- Occupations: Writer; poet; cultural worker;
- Writing career
- Genres: Memoir; poetry;
- Notable work: Bless the Blood

= Walela Nehanda =

American writer

Walela Nehanda is an American writer, poet, and cultural worker from Los Angeles. Their debut book, Bless the Blood: A Cancer Memoir, was published by Kokila in 2024. The book won the 2025 International Literacy Association Young Adult Nonfiction Book Award. Nehanda was included in Out magazine's 2020 Out100 and was selected as a 2024 Disability Futures Fellow.

== Life and work ==
Nehanda was born and is based in Los Angeles. Their early work included spoken word poetry and performance in Los Angeles.

Nehanda has written about illness, disability, cancer care, and medical racism for publications including Self and Time. In 2022, Nehanda was a fellow with Zoeglossia. In 2024, the Ford Foundation and Mellon Foundation named Nehanda to the final cohort of Disability Futures Fellows, a program administered by United States Artists.

== Cancer and disability advocacy ==
Nehanda was diagnosed with chronic myeloid leukemia at age 23. They later received a stem cell transplant during the early months of the COVID-19 pandemic.

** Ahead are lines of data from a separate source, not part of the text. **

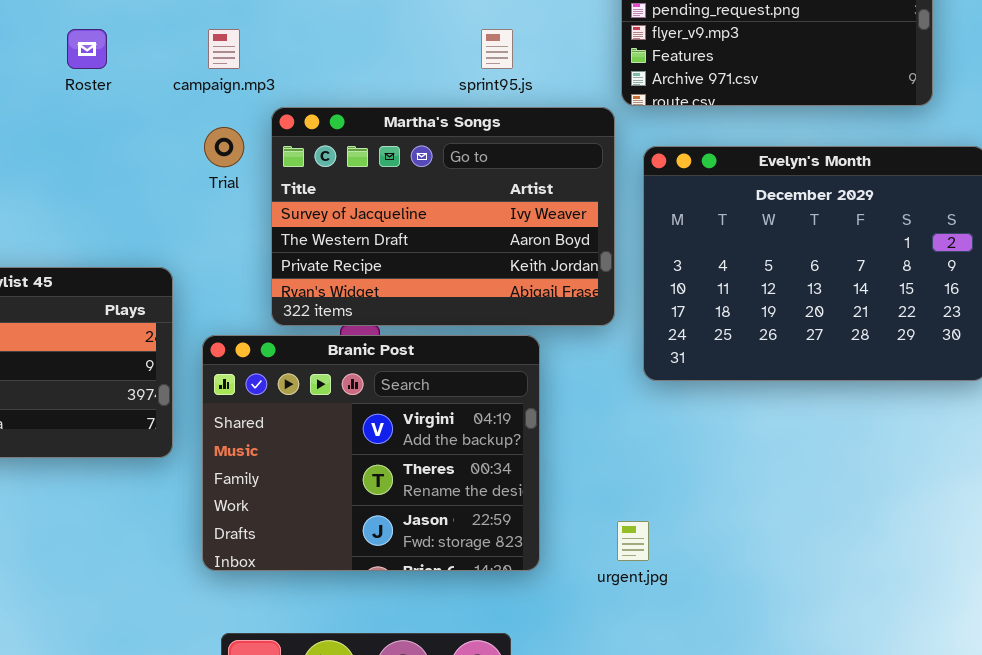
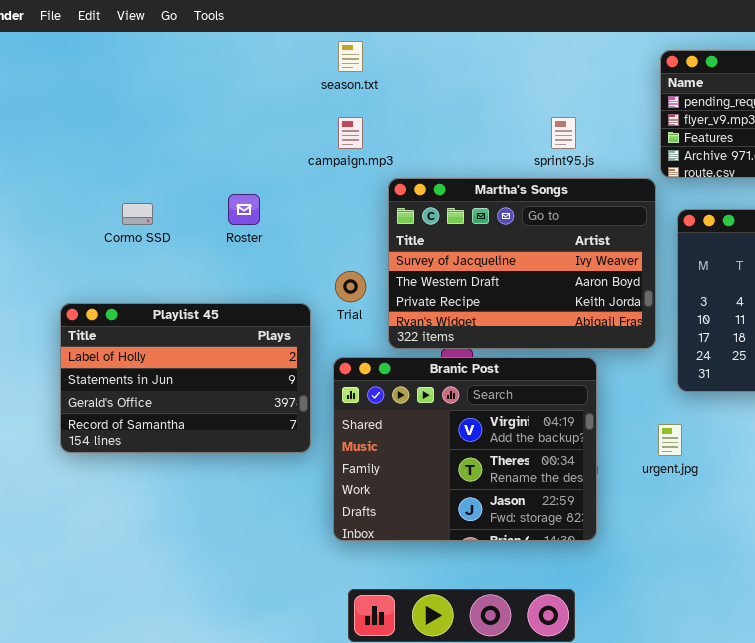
Roster: [67,29,107,69] -> [228,194,260,225], moved
Trial: [204,127,244,167] -> [335,271,366,302], moved
urgent.jpg: [617,521,649,561] -> [658,424,682,456], moved

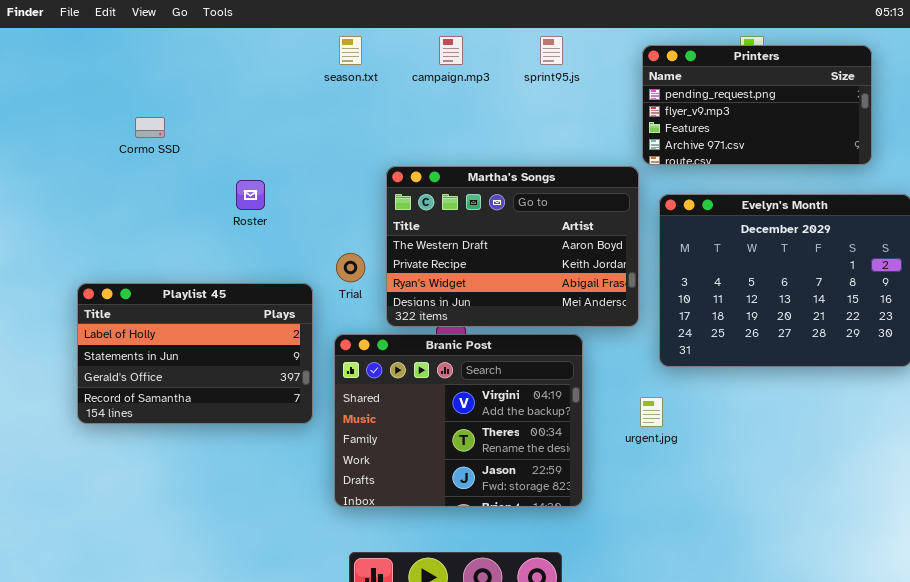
campaign.mp3: [338,117,363,149] -> [439,36,463,65], moved
sprint95.js: [551,117,576,149] -> [540,36,563,65], moved
Martha's Songs: [388,178,656,349] -> [386,166,639,327], scrolled down 1 row
Cormo SSD: [122,203,153,225] -> [135,117,165,138], moved

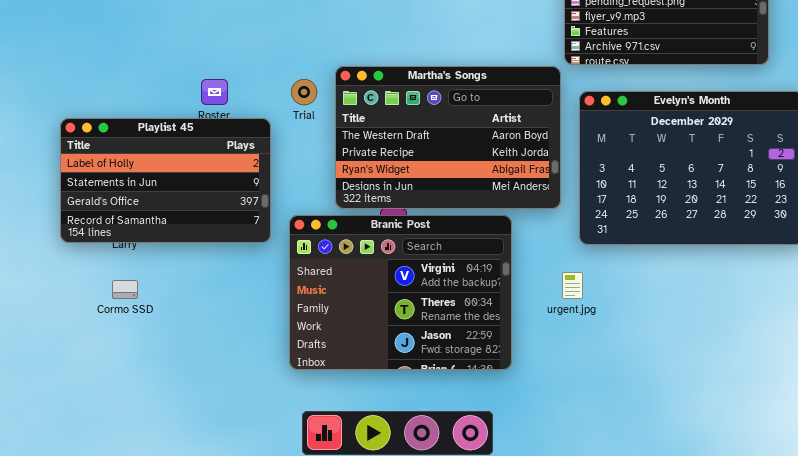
Cormo SSD: [135,117,165,138] -> [112,280,138,299], moved
Trial: [336,253,365,282] -> [291,79,317,105], moved
Playlist 45: [77,283,313,424] -> [60,118,271,243], moved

Nehanda has discussed how cancer care, disability, race, gender, and body size shaped their experiences in the United States health care system.

During the early COVID-19 pandemic, Out credited Nehanda with helping obtain supplies for 200 immunocompromised people and encouraging more than 6,000 people to register with the Be the Match bone marrow donor registry.

== Bless the Blood ==
Nehanda's debut book, Bless the Blood: A Cancer Memoir, was published by Kokila, an imprint of Penguin Random House, in 2024. The book combines poetry and prose to recount Nehanda's leukemia diagnosis, treatment, and experiences with medical racism.

Publishers Weekly called the book "a forcefully crafted collection of poetic and narrative storytelling". Kirkus Reviews described it as a memoir about a young Black nonbinary activist confronting cancer and medical racism. School Library Journal recommended the book for teen memoir collections.

In 2025, the International Literacy Association named Bless the Blood the winner of its Young Adult Nonfiction Book Award.

== Bibliography ==
- Bless the Blood: A Cancer Memoir. Kokila, 2024. ISBN 9780593529492.